From the line holding "cell phone: 24 -> 32" through the line holding "00:18: 10 -> 6" below, write out every line exactly; include both of those lines and drop the pictures.

● GIVEN RECORDS:
---------------

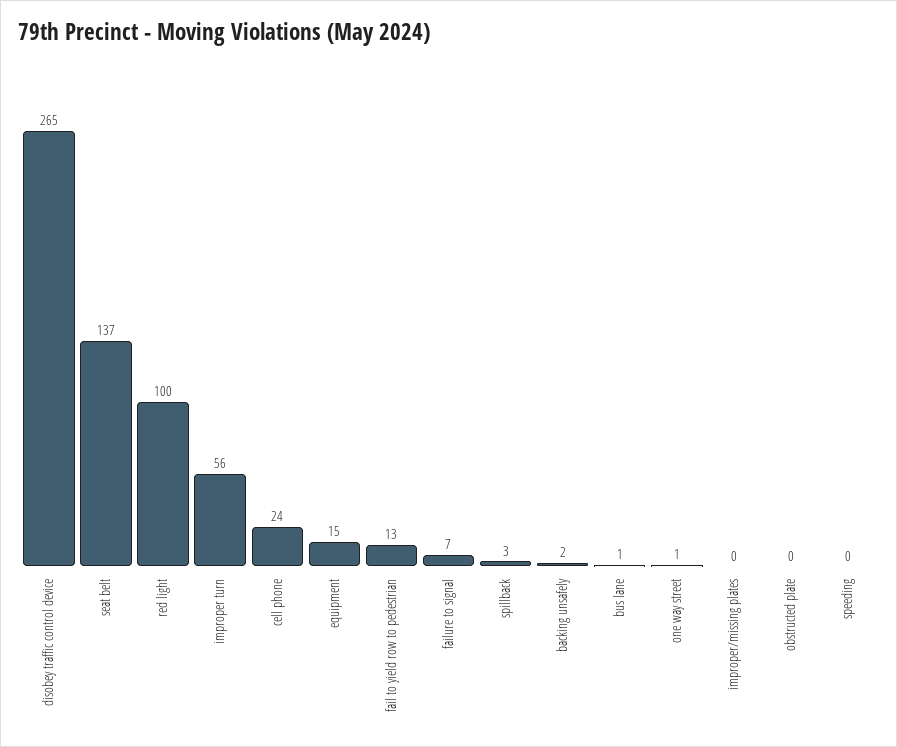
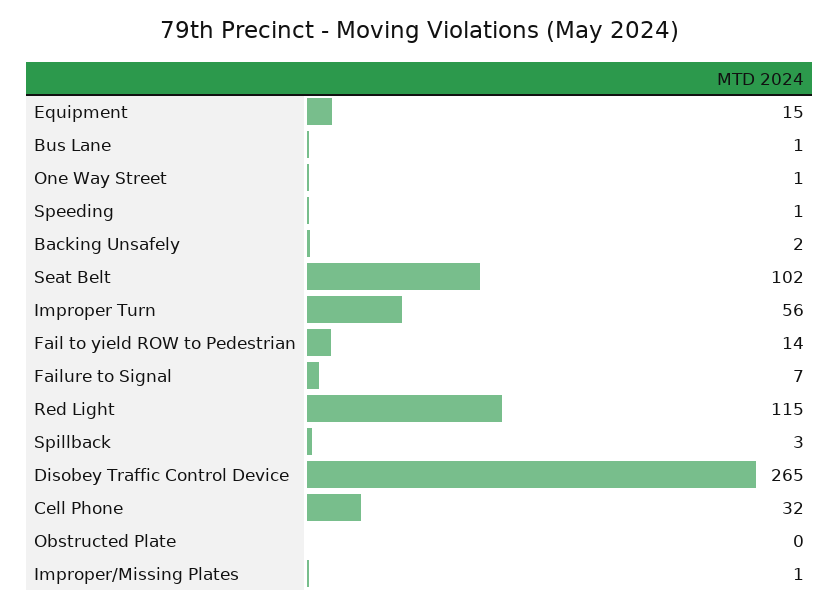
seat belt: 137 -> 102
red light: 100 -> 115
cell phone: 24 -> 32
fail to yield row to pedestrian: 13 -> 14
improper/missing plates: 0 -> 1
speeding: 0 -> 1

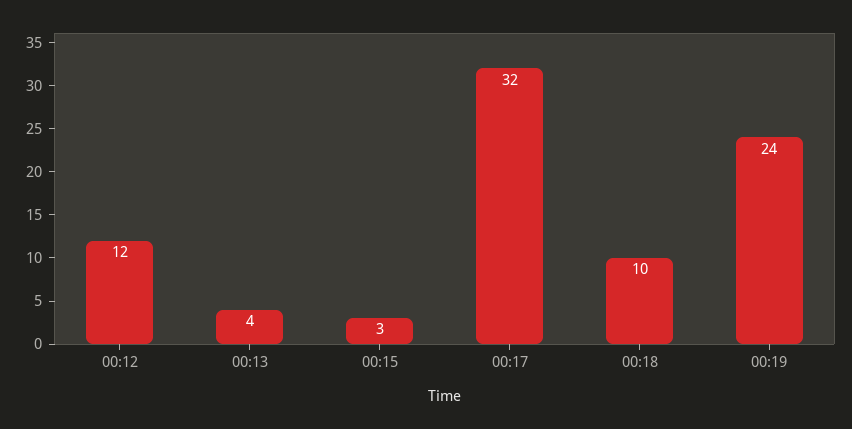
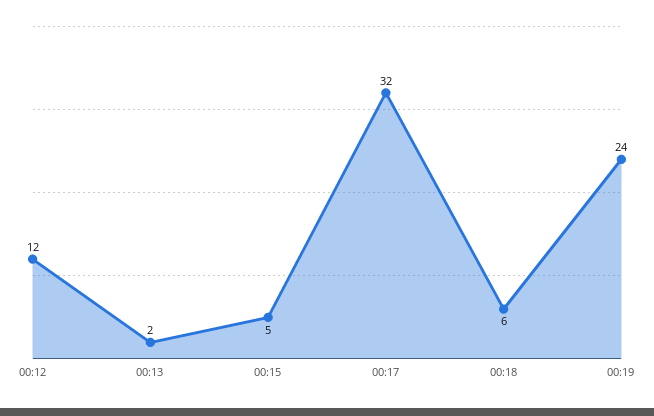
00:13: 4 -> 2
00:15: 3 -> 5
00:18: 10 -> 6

---------------

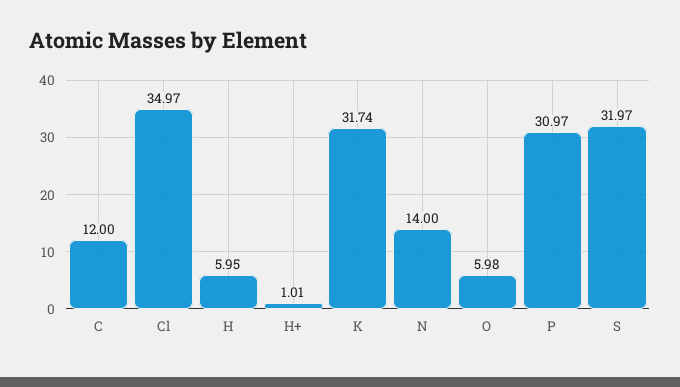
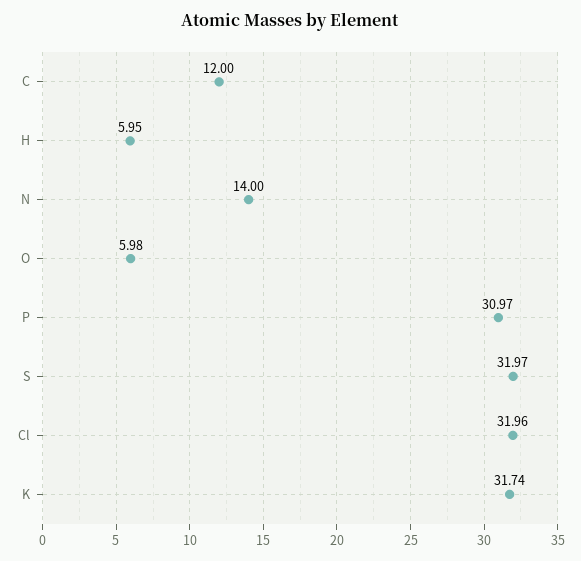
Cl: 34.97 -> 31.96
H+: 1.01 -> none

---------------

● THE ANSWER:
cell phone: 24 -> 32
fail to yield row to pedestrian: 13 -> 14
improper/missing plates: 0 -> 1
speeding: 0 -> 1

00:13: 4 -> 2
00:15: 3 -> 5
00:18: 10 -> 6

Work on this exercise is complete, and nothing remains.